Women Writers Through History | Margaret Calderwood | A Very Witty Scottish Diarist

Portrait of Margaret Calderwood
Highly Entertaining and Shrewd Travel Diaries

Margaret Calderwood (1715–1774) was a Scottish diarist who wrote about her journeys through England to Brussels after the Jacobite rising of 1745. Her diaries include observations on contemporary transport, food and water, fuel, money, agriculture, religion, and education. They are quite entertaining and witty to read. The difference between 18th-century Scottish words and spellings is negligible to understanding what she wrote.

It had been eleven years since Sir James Stuart last saw his younger sister, Margaret Calderwood. In the summer of 1756, she set out from Edinburgh, accompanied by her husband, two sons, and two servants. Their final destination was to be Liège, Belgium. They traveled by horse-drawn coach to London, continuing to Harwich, then by ship to Rotterdam.
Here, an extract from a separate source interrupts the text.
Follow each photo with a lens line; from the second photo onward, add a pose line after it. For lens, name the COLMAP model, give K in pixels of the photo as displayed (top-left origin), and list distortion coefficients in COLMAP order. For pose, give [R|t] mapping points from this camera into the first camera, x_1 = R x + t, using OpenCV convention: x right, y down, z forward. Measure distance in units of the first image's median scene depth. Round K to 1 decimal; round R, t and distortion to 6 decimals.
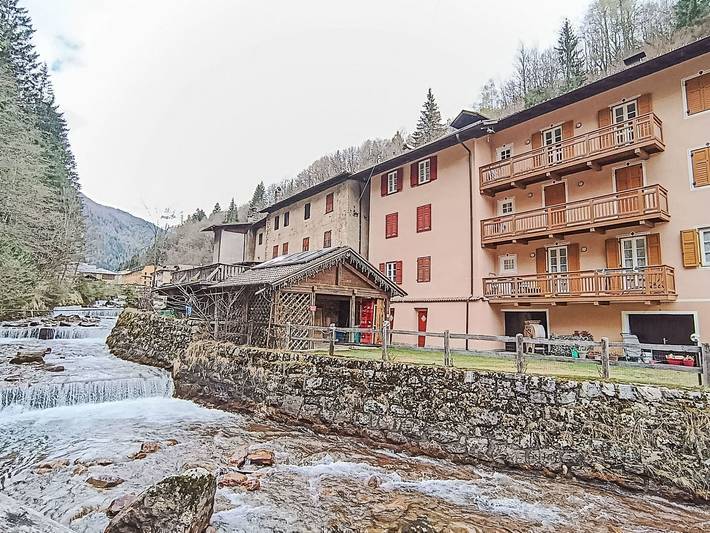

While traveling, she met a Miss Dondie, whom she described with quite a tongue.


“…. Miss Dondie was a girl about eighteen, not ill-lookt, quite a cockney, she has exactly the voice of the stage, and might be made a player, had she as much sense or feeling as to enter into the spirit of her part.”

In another passage, she described another two passengers, by this time both getting seasick.

“Marinasa the opera dancer was in the company, and a companion of his, a Swiss, who was either a singer or a dancer, we could not know which, for he sung very ill, and did not look as if he could dance. This poor Italian applyed to the doctor for a few of his drops, which after taking, he fell sick, took his bed, and did not get up again till he was within smell of land; we all thought he would have died outright.”

The Maitland Club initially circulated her diaries in 1842 and republished them more widely in 1884. The diaries are worth the effort to find them.